Source texts of formatted documents:
Start of Block
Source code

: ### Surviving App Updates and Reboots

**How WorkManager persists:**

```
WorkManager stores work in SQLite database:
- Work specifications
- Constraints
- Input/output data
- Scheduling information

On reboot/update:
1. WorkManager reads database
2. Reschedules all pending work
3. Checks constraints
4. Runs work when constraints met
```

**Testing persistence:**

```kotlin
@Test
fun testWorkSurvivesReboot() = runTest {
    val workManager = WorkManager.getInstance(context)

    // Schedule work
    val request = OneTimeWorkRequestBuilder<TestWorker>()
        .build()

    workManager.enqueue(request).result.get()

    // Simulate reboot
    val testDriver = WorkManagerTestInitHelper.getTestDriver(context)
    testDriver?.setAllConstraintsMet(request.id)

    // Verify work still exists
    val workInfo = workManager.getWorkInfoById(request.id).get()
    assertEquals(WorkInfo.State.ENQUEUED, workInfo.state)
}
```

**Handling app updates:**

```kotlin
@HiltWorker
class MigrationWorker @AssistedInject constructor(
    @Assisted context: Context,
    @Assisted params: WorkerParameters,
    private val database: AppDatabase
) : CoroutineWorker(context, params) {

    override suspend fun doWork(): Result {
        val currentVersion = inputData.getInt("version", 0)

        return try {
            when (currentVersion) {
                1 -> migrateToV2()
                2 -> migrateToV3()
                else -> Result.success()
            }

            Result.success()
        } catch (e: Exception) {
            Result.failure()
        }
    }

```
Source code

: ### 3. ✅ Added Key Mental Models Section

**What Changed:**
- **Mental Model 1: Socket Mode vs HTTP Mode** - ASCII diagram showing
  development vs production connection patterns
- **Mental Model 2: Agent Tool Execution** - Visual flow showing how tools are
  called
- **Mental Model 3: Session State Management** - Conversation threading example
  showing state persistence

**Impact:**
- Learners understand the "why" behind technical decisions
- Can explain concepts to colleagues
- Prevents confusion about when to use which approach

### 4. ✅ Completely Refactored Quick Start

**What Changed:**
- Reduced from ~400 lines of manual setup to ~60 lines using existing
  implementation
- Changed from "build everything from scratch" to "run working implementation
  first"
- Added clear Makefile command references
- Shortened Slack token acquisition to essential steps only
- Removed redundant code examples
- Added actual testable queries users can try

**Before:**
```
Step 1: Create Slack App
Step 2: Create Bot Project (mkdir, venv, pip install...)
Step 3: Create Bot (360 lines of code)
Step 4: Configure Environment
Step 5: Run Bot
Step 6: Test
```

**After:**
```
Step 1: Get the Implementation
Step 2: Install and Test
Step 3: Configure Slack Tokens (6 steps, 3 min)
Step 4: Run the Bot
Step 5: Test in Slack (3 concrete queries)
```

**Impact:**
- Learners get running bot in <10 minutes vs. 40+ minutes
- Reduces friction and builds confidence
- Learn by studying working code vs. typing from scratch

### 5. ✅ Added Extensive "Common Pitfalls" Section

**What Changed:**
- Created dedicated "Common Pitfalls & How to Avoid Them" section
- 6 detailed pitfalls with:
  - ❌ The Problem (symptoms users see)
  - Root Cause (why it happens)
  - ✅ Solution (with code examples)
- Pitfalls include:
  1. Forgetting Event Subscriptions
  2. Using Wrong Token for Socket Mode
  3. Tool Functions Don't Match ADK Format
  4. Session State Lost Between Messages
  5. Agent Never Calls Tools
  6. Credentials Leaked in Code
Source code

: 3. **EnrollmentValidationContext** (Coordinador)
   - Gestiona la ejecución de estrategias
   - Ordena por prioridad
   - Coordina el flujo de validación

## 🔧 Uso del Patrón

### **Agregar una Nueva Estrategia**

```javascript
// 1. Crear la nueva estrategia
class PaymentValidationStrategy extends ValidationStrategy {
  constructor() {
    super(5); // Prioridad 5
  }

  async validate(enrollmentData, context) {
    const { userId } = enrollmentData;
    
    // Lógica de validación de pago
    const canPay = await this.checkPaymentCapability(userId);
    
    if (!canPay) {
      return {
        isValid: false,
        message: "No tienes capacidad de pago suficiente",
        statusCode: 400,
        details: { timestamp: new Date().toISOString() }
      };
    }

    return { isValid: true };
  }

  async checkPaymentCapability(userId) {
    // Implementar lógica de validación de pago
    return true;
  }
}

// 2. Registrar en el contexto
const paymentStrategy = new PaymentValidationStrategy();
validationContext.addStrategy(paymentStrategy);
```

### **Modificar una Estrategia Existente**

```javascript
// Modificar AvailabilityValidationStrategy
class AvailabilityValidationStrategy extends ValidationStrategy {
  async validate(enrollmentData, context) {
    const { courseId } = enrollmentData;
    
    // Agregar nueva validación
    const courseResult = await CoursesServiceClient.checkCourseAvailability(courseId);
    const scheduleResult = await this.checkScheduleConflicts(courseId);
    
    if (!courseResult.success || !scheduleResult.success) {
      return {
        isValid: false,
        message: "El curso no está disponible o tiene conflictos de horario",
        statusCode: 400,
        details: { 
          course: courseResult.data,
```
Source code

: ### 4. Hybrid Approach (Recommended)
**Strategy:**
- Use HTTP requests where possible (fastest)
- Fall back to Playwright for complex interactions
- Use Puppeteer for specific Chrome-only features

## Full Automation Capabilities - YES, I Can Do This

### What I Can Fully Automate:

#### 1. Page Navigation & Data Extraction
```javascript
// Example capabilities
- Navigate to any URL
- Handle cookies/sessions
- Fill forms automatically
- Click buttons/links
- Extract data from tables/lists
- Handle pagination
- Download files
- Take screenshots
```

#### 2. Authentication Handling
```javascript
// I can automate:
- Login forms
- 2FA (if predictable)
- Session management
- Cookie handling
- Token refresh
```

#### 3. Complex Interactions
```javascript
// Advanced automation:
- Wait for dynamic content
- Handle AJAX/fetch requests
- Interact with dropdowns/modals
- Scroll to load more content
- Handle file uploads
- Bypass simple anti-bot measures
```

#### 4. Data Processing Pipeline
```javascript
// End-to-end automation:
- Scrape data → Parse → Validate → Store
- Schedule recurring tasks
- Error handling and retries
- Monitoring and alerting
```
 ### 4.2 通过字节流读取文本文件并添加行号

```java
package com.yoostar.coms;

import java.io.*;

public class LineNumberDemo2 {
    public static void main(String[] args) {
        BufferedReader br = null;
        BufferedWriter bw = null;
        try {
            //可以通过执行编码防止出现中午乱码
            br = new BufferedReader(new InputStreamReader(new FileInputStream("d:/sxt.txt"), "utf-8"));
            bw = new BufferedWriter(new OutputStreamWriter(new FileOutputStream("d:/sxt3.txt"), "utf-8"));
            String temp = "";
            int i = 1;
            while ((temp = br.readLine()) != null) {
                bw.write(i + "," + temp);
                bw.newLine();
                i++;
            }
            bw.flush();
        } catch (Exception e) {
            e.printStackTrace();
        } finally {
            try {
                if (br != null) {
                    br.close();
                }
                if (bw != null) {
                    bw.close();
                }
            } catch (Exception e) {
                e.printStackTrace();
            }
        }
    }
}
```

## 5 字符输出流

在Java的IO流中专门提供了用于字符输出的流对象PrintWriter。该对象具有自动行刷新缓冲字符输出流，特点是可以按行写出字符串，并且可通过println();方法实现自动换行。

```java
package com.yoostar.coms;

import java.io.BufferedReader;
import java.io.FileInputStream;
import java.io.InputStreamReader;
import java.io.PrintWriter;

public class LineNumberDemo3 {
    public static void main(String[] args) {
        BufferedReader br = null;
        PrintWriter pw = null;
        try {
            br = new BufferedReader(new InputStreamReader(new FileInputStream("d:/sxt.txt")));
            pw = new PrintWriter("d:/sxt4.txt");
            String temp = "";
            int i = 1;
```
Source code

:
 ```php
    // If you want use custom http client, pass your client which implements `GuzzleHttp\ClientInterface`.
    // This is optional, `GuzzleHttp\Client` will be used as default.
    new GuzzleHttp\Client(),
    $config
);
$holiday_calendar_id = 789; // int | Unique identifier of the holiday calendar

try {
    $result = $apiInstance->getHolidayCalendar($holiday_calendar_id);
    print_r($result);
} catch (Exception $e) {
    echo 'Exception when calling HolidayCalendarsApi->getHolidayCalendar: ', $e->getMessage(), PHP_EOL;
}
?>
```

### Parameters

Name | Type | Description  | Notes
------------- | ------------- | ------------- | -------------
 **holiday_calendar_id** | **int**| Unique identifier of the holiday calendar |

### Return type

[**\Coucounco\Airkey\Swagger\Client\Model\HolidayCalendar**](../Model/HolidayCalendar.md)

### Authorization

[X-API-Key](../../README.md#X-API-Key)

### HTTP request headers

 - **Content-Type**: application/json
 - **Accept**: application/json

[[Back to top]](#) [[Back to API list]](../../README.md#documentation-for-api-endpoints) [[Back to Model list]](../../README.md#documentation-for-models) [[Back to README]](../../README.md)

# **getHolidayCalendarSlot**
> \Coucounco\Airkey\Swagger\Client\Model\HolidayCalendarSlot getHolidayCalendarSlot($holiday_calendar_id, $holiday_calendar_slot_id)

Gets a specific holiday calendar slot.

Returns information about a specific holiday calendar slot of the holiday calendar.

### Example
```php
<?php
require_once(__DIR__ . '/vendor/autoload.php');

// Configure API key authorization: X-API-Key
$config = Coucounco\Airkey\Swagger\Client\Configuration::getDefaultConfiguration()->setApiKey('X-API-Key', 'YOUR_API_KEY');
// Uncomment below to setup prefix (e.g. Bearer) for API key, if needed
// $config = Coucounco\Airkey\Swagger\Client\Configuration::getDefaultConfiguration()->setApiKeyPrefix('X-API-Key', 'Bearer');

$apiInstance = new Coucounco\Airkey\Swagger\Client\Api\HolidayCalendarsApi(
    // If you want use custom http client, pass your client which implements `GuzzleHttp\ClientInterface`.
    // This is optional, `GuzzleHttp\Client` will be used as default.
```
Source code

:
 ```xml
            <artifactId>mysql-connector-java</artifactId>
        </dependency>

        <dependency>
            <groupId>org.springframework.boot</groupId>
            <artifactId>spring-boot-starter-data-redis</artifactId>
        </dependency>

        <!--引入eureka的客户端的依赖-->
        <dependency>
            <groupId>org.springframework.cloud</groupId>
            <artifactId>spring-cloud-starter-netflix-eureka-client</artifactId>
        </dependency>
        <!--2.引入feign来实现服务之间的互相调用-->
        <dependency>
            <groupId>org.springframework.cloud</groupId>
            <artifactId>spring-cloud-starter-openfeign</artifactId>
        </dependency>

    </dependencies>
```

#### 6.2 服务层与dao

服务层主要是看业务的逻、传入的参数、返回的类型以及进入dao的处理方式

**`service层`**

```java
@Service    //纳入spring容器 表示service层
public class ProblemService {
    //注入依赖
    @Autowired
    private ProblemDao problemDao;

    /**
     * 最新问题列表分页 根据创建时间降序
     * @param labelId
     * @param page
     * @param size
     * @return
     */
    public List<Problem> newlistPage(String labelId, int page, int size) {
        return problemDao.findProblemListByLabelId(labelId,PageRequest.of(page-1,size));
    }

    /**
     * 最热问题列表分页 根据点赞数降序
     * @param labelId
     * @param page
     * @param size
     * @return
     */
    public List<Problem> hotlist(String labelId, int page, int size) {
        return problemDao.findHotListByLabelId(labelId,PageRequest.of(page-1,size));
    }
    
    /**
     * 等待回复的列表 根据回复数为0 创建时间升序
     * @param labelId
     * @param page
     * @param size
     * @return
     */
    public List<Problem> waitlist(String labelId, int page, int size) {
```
End of Block
| Directions |
Answer with one number only: how many lines above contain the word "Slack".

| Exercise output |
4